On Fri, 14 Oct 2022 00:26:42 GMT, John Hendrikx <[email protected]> wrote:
>> sorry for including multiple topics in one comment.
>>
>> 1. it looks like your proposal will work, as long as the `active` property
>> is not referenced outside of its owner (in our discussion, Skin). If that
>> is true, as soon as you set active=false, the listener is disconnected and
>> the skin, the active property, and the lambda can be collected. Thus, as
>> you correctly explained, we need to create a large aggregate with two flat
>> maps in order to avoid the memory leak (whether you hide this complexity
>> behind shownProperty is irrelevant). So yes, it will work, as long as the
>> developer makes no mistakes and does not wire the thing directly (a mistake
>> I readily made)
>>
>> 2. as a side note, I would discourage a pattern where Nodes are reused and
>> need to be reconnected. at least in my applications, I never do that, but I
>> can see situation when this might be useful.
>>
>> 3. is when() a good name? it sort of implies a time-domain criterion
>> instead of when a boolean becomes true (whenTrue? whenAllowed?) i could be
>> wrong here.
>
>> 1. it looks like your proposal will work, as long as the `active` property
>> is not referenced outside of its owner (in our discussion, Skin). If that
>> is true, as soon as you set active=false, the listener is disconnected and
>> the skin, the active property, and the lambda can be collected. Thus, as
>> you correctly explained, we need to create a large aggregate with two flat
>> maps in order to avoid the memory leak (whether you hide this complexity
>> behind shownProperty is irrelevant).
>
> Yes, the `shownProperty` is there purely for convenience, and more useful for
> regular controls, not the skin scenario I think. I have this helper that I
> use for this purpose at the moment:
>
> public static ObservableValue<Boolean> showing(Node node) {
> return node.sceneProperty()
> .flatMap(Scene::windowProperty)
> .flatMap(Window::showingProperty)
> .orElse(false);
> }
>
>> So yes, it will work, as long as the developer makes no mistakes and does
>> not wire the thing directly (a mistake I readily made)
>
> Yes, that's certainly true, I think the `shownProperty` will help with that
> though, as I think it will prevent people from storing the flatMap aggregate
> and reusing it, and perhaps then reusing it for the wrong controls. Reuse
> however can still be fine for groups of listeners of several controls that go
> together. If your control's lifecycle is tied to a group, container or
> dialog, then it is perfectly fine to use one of their shown properties.
>
>> 2. as a side note, I would discourage a pattern where Nodes are reused and
>> need to be reconnected. at least in my applications, I never do that, but I
>> can see situation when this might be useful.
>
> I'm not in favor of that either, and I don't think I ever do it, but it is
> allowed by JavaFX, and so if you did, then the listeners would be restored as
> they were, and since you had to have a reference to this reused control
> still, nothing will have been GC'd yet.
>
>> 3. is when() a good name? it sort of implies a time-domain criterion
>> instead of when a boolean becomes true (whenTrue? whenAllowed?) i could be
>> wrong here.
>
> ReactFX used `conditionOn` and had a special version `conditionOnShowing`
> which accepts a `Node` (this would however create a circular reference
> between projects base and graphics). I proposed `when` as it is nice and
> short, inspired by the recent developments in the area of switch expressions.
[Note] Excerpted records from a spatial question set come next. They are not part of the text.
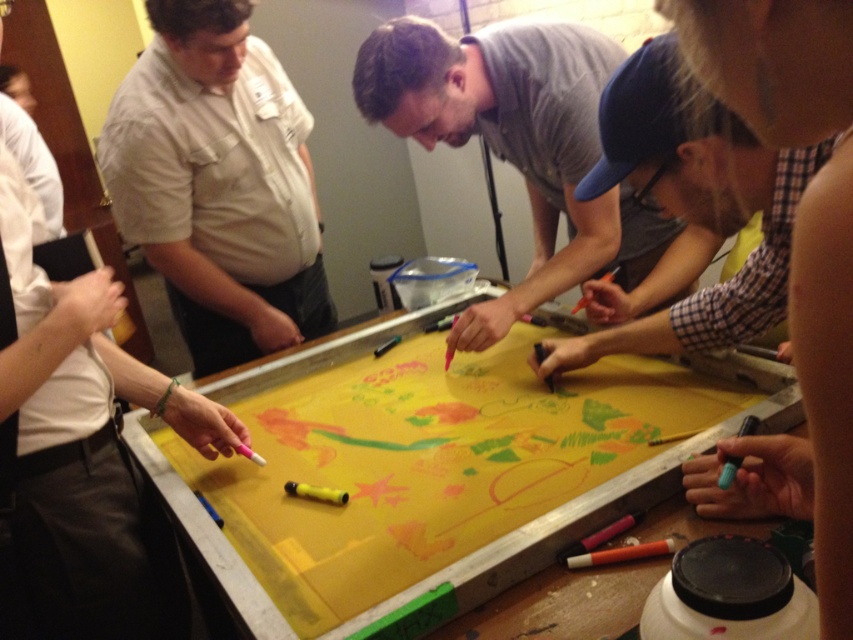
Question: Is yellow paper at center positioned in front of orange matte crayon at lower center?

Choices:
 (A) yes
 (B) no

Answer: (A)

Question: Which object is farther from the camera taking this photo?

Choices:
 (A) orange matte crayon at lower center
 (B) gray matte shirt at center
 (C) yellow paper at center

Answer: (B)

Question: From the image, what is the correct spatial relationship of gray matte shirt at center in relation to orange matte crayon at lower center?

Choices:
 (A) left
 (B) right

Answer: (A)

Question: Which point is closer to the camera taking this photo?

Choices:
 (A) (606, 563)
 (B) (233, 353)

Answer: (A)

Question: Does yellow paper at center come in front of orange matte crayon at lower center?

Choices:
 (A) no
 (B) yes

Answer: (B)

Question: Which of the following is the closest to the observer?

Choices:
 (A) (187, 116)
 (B) (554, 316)

Answer: (A)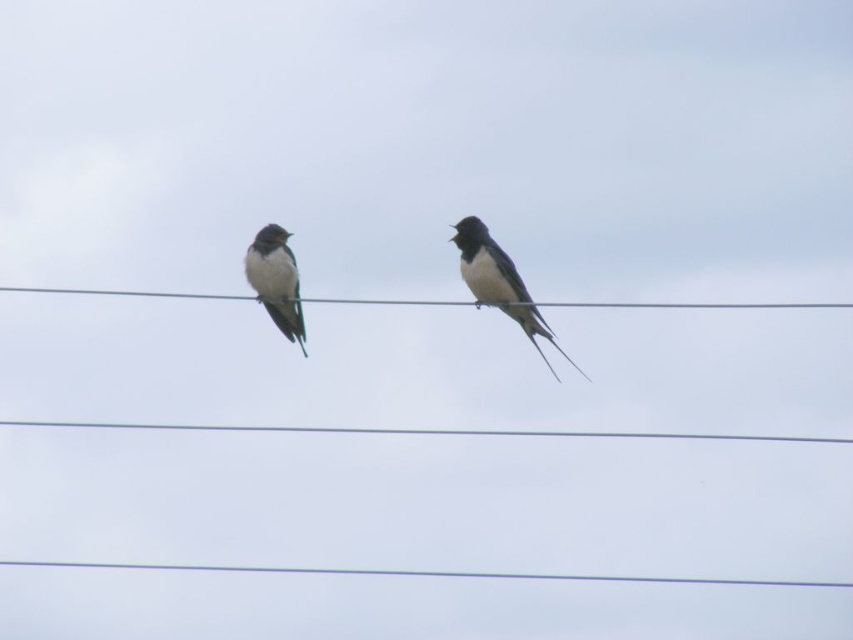
Question: Which object is the farthest from the metallic wire at center?

Choices:
 (A) white matte bird at left
 (B) black glossy swallow at center

Answer: (B)

Question: Which object is the closest to the metallic wire at center?

Choices:
 (A) black glossy swallow at center
 (B) white matte bird at left

Answer: (B)

Question: Does black glossy swallow at center lie behind metallic wire at center?

Choices:
 (A) yes
 (B) no

Answer: (B)

Question: Does metallic wire at center have a greater width compared to white matte bird at left?

Choices:
 (A) no
 (B) yes

Answer: (B)

Question: Is metallic wire at center thinner than white matte bird at left?

Choices:
 (A) no
 (B) yes

Answer: (A)

Question: Which point is closer to the camera?

Choices:
 (A) (299, 339)
 (B) (465, 252)
 (C) (833, 305)

Answer: (B)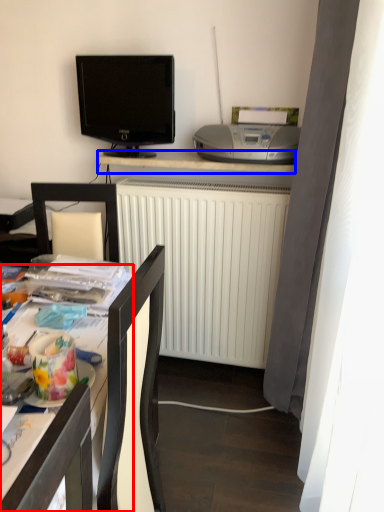
Question: Which object appears farthest to the camera in this image, desk (highlighted by a red box) or desk (highlighted by a blue box)?

Choices:
 (A) desk
 (B) desk

Answer: (B)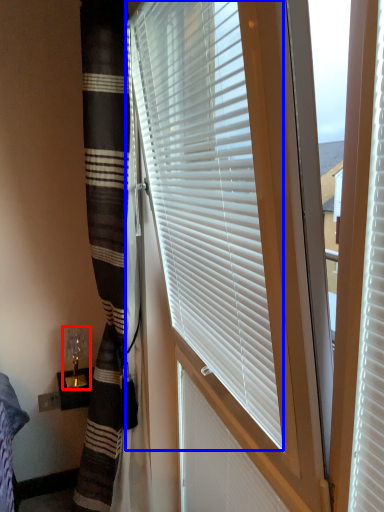
Question: Which point is further to the camera, table lamp (highlighted by a red box) or window blind (highlighted by a blue box)?

Choices:
 (A) table lamp
 (B) window blind

Answer: (A)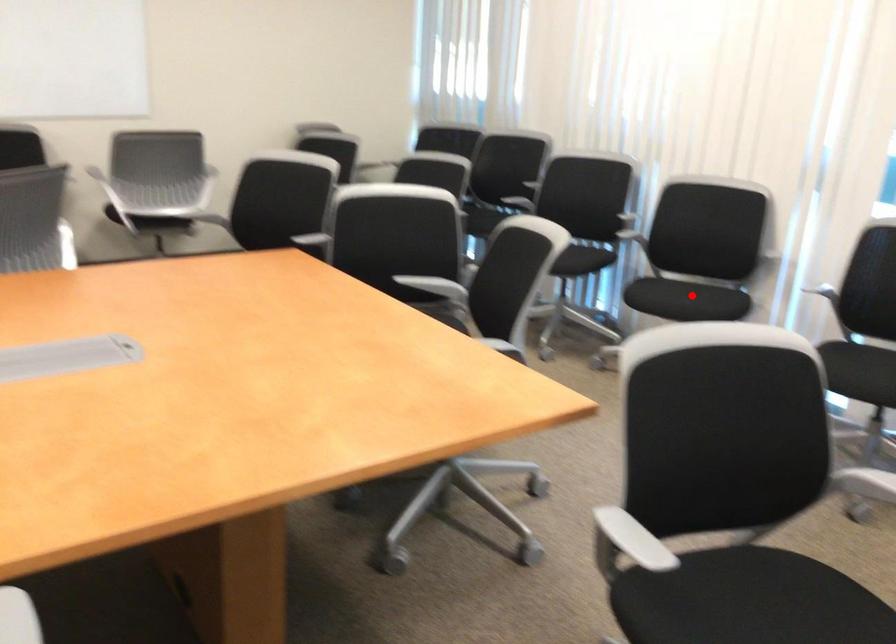
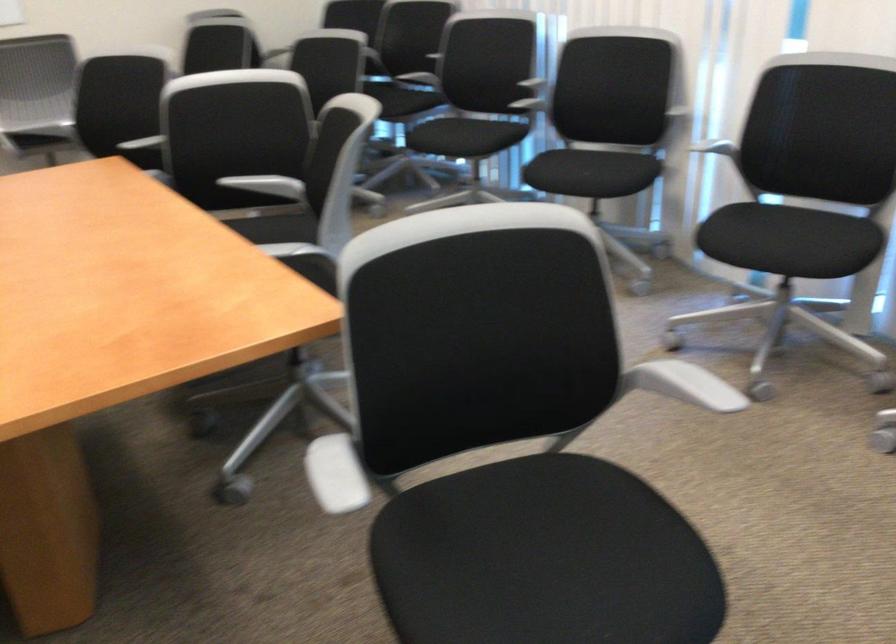
Question: I am providing you with two images of the same scene from different viewpoints. A red point is shown in image1. For the corresponding object point in image2, is it positioned nearer or farther from the camera?

Choices:
 (A) Nearer
 (B) Farther

Answer: (A)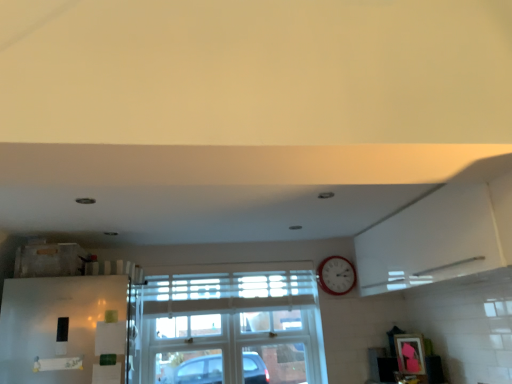
Question: Visually, is metallic red clock at upper right positioned to the left or to the right of clear glass window at center?

Choices:
 (A) right
 (B) left

Answer: (A)

Question: Considering the positions of metallic red clock at upper right and clear glass window at center in the image, is metallic red clock at upper right taller or shorter than clear glass window at center?

Choices:
 (A) short
 (B) tall

Answer: (A)

Question: From a real-world perspective, is metallic red clock at upper right positioned above or below clear glass window at center?

Choices:
 (A) below
 (B) above

Answer: (B)

Question: Looking at their shapes, would you say clear glass window at center is wider or thinner than metallic red clock at upper right?

Choices:
 (A) thin
 (B) wide

Answer: (B)

Question: Is clear glass window at center situated inside metallic red clock at upper right or outside?

Choices:
 (A) inside
 (B) outside

Answer: (B)

Question: In terms of height, does clear glass window at center look taller or shorter compared to metallic red clock at upper right?

Choices:
 (A) tall
 (B) short

Answer: (A)

Question: Is point (144, 342) closer or farther from the camera than point (335, 291)?

Choices:
 (A) closer
 (B) farther

Answer: (A)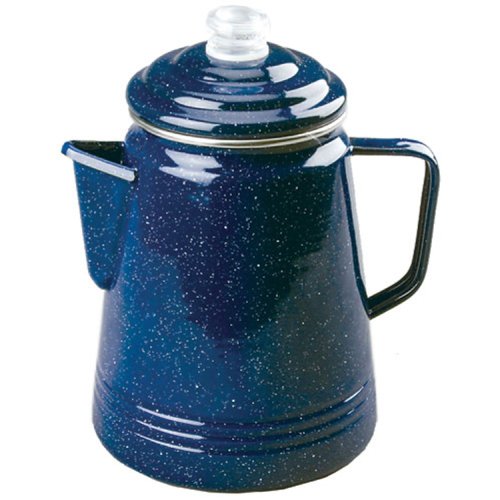
At what (x,y) coordinates should I click in order to perform the action: click on blue emalliert dish. Please return your answer as a coordinate pair (x, y). The width and height of the screenshot is (500, 500). Looking at the image, I should click on (225, 285).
> Even better would be `while` IMHO, but that is unfortunately a reserved
> keyword. Still, when works reasonably well: "Listen to changes of this long
> lived property **when** this condition holds". While would definitely be
> better or perhaps "as long as" or "whenever" :)
>
> I don't think we should add "true" in the name, no other conditionals do this
> (like `Stream#filter` or `List#removeIf`).
>
> `filter` itself is also not an option, as this has a different meaning which
> we may implement in the future. `filter` would allow you to remove certain
> values, which would set the value to empty:
>
> textProperty.filter(text ->
> !isRudeWord()).orElse("<censored>").addListener(...);
thank you for clarifications.
If I were to choose, I'd pick `conditionOn` as it implies a boolean.
Also, since I've fallen into this trap when reviewing this PR, I think it might
be a good idea to explain how to avoid memory leak by using a local property in
`conditionOn/when` so as not to create a memory leak.